Strategic Conservation Planning
What is conservation planning?
Conservation planning is a strategic approach that allows for proactive conservation. It begins primarily with geographic information system (GIS) analysis of scientific data about species and habitat to identify areas with high conservation value. Areas may be deemed of high conservation value for a number of reasons. Some examples include biodiversity hotspots, presence of species at risk or critical habitat that supports species at risk, declining, rare, unique, or unprotected ecosystems, land near or connected to existing protected areas which expands the network, and land with aesthetic, cultural, or recreational value.

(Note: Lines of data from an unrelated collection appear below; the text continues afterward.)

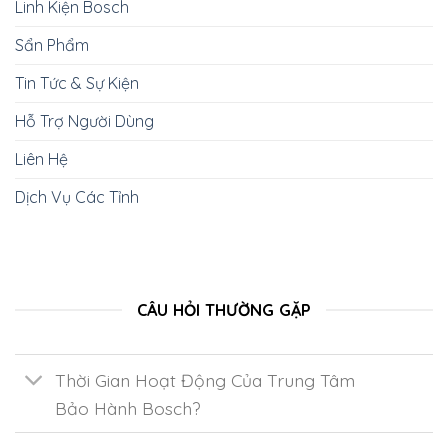
Linh Kiện Bosch
Sẩn Phẩm
Tin Tức & Sự Kiện
Hỗ Trợ Người Dùng
Liên Hệ
Dịch Vụ Các Tỉnh
CÂU HỎI THƯỜNG GẶP
Thời Gian Hoạt Động Của Trung Tâm
Bảo Hành Bosch?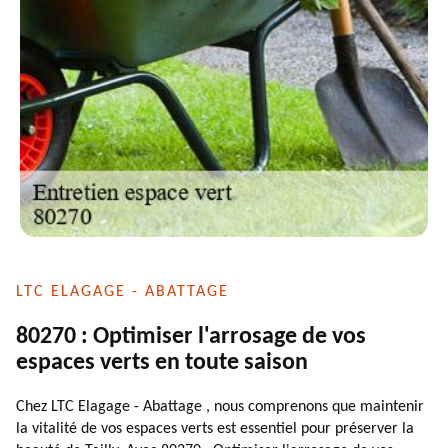
LTC ELAGAGE - ABATTAGE
80270 : Optimiser l'arrosage de vos
espaces verts en toute saison
Chez LTC Elagage - Abattage , nous comprenons que maintenir
la vitalité de vos espaces verts est essentiel pour préserver la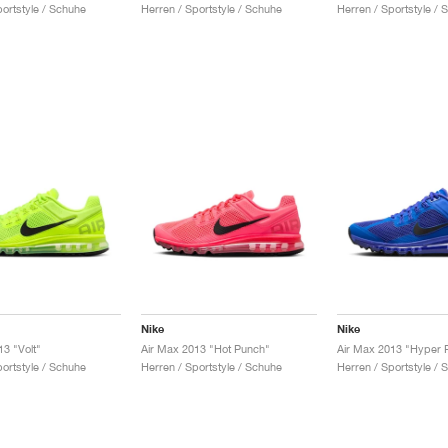
portstyle / Schuhe
Herren / Sportstyle / Schuhe
Herren / Sportstyle / 
Nike
Nike
13 "Volt"
Air Max 2013 "Hot Punch"
Air Max 2013 "Hyper 
portstyle / Schuhe
Herren / Sportstyle / Schuhe
Herren / Sportstyle /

This kind of analysis helps conservation groups like the Nature Trust to determine the most important areas for private land conservation and target specific properties within these areas. GIS analysis is often coupled with ‘ground truthing’, which involves technicians conducting fieldwork in areas identified in the process to check the accuracy of the data.Example of a map used when planning landowner outreach for the LSJR conservation planning project
Conservation planning at the Nature Trust
In 2008, the Nature Trust identified the need for a planned strategic approach to land conservation. An initial province-wide conservation plan was developed, which identified six key areas that required increased conservation efforts or were not being targeted by any other conservation organizations. These areas include the Blue Bell Ecodistrict (northern border with Maine), the Lower St. John River (LSJR), the Moncton/Sackville region, the Nicolas Deny Ecodistrict (northeastern coastline), the Lower Bay of Fundy (southwestern coastline), and the St. Croix River watershed (southern border with Maine).

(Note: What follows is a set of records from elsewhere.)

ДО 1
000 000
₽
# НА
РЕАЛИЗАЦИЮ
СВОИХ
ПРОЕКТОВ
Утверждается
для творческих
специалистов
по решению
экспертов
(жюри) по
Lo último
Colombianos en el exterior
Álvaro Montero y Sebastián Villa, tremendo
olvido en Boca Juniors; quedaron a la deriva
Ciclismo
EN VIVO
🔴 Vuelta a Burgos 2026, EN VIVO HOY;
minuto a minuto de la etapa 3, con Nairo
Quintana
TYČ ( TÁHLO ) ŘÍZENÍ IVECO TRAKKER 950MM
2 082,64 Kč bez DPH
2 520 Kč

To follow up on this initial province-wide plan, the LSJR watershed was chosen for an in-depth, multi-partner analysis as a pilot project. Since then, the Nature Trust’s conservation planning efforts have expanded to two other regions—the Upper St. John River (USJR) and the St. Croix River watershed. The information collected in these projects provides the basis for proactive land acquisition and landowner outreach. It also helps to unify the conservation objectives of multiple stakeholder groups like government departments and NGOs.